A computer with no software is easy to build. The fetch-execute cycle is built into the hardware. But a conscious brain with no mind makes no sense.

A computer can carry out the programmer’s exact intentions, in such a way that its subsequent state is predictable at every point. No human being can ever be made to carry out anyone else’s exact intentions in such a way that his whole state is predictable at any point.

None of these properties of a computer software system depends on any particular computer or program. These properties are intrinsic to digital computers and software. Each one has a corresponding theorem we can prove.

Static and Active

Computers are fundamentally static machines. But human beings and their brains and minds change over many timescales. One can, of course, replace computer parts with new parts, plug in new peripherals and load new software. But the basic machine and its capabilities do not change. Right out of the box, it has the basic capabilities it will always have.
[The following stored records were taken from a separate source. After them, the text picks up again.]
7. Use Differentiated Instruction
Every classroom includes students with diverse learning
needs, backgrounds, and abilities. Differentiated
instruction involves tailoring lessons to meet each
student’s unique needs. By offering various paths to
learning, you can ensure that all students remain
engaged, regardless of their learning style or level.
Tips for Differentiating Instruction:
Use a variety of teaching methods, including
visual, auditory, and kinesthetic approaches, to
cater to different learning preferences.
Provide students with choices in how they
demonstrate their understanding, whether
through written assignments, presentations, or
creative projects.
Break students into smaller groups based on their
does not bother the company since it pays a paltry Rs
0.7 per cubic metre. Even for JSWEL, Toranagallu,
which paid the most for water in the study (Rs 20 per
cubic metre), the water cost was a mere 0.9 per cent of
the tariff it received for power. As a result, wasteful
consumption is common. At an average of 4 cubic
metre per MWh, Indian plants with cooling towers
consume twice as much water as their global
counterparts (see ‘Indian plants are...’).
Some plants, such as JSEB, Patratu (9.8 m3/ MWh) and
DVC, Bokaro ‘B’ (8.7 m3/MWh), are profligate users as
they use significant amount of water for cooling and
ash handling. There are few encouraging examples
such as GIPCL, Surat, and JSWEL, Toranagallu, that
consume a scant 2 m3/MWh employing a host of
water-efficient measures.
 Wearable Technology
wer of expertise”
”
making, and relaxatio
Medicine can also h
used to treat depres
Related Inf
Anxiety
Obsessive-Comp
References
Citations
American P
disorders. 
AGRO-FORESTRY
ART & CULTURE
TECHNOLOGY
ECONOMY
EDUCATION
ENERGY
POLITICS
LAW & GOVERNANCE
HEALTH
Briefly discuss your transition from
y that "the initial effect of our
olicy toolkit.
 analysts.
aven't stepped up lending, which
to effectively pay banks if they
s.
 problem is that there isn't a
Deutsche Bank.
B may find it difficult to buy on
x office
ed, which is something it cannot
Children right out of the box are very different from what they are at eight months. Human growth and development can last two decades. And the average sixty-year-old is very different from the average forty- or twenty-year-old. The mind changes year by year as we absorb life. Obviously human genetics has a large part in determining how we grow up. The point is that we do grow up. The processes and consequences of a growing and maturing body are central to who we are. The experience of being too small and incompetent to do grown-up things stays with us permanently. Growing up is central to human nature.

No human mind exists in isolation. Mental and physical actions are intertwined; and we won’t have anything like a human mind unless we have a human body, too. Where does physical stop and mental begin? Bodily sensations bring about mental states that cause those sensations to change and, in turn, the mental states to develop further. All such mental phenomena depend on something like a brain and something like a body, or an accurate reproduction of certain aspects of the body. However hard or easy the problem of building such a reproduction, computing has no wisdom to offer on the topic. On the construction of human-like bodies, computer science tells us nothing.


The analogies that I have discussed have hurt, not helped, our understanding of the mind. I and many others continue to pursue mind-like software. In doing so, it is crucial that we remember not how similar minds and software are, but how radically different. We can make imitation minds, probably pretty good ones. They will be enormously useful. Today, however, technology is leading science by the nose. I have found the spectrum theory, which is a theory about the mind without reference to computers, useful and reliable. But it is hardly the last word on the subject of a new, modern depth psychology. It is only the first.

  1. Alan Turing, “Computing Machinery and Intelligence,” Mind 59 (1950): 433–60. 
  2. Jerry Fodor, The Language of Thought (New York: Crowell, 1975), 74. 
  3. Jaegwon Kim, Philosophy of Mind (Boulder, CO: Westview Press, 2011), 14. 
  4. Jaegwon Kim, Philosophy of Mind (Boulder, CO: Westview Press, 2011), 17. 
  5. Thomas Nagel, Mind and Cosmos (Oxford: Oxford University Press, 2012). 
  6. Ronald de Sousa, The Rationality of Emotion (Cambridge, MA: MIT Press, 1990).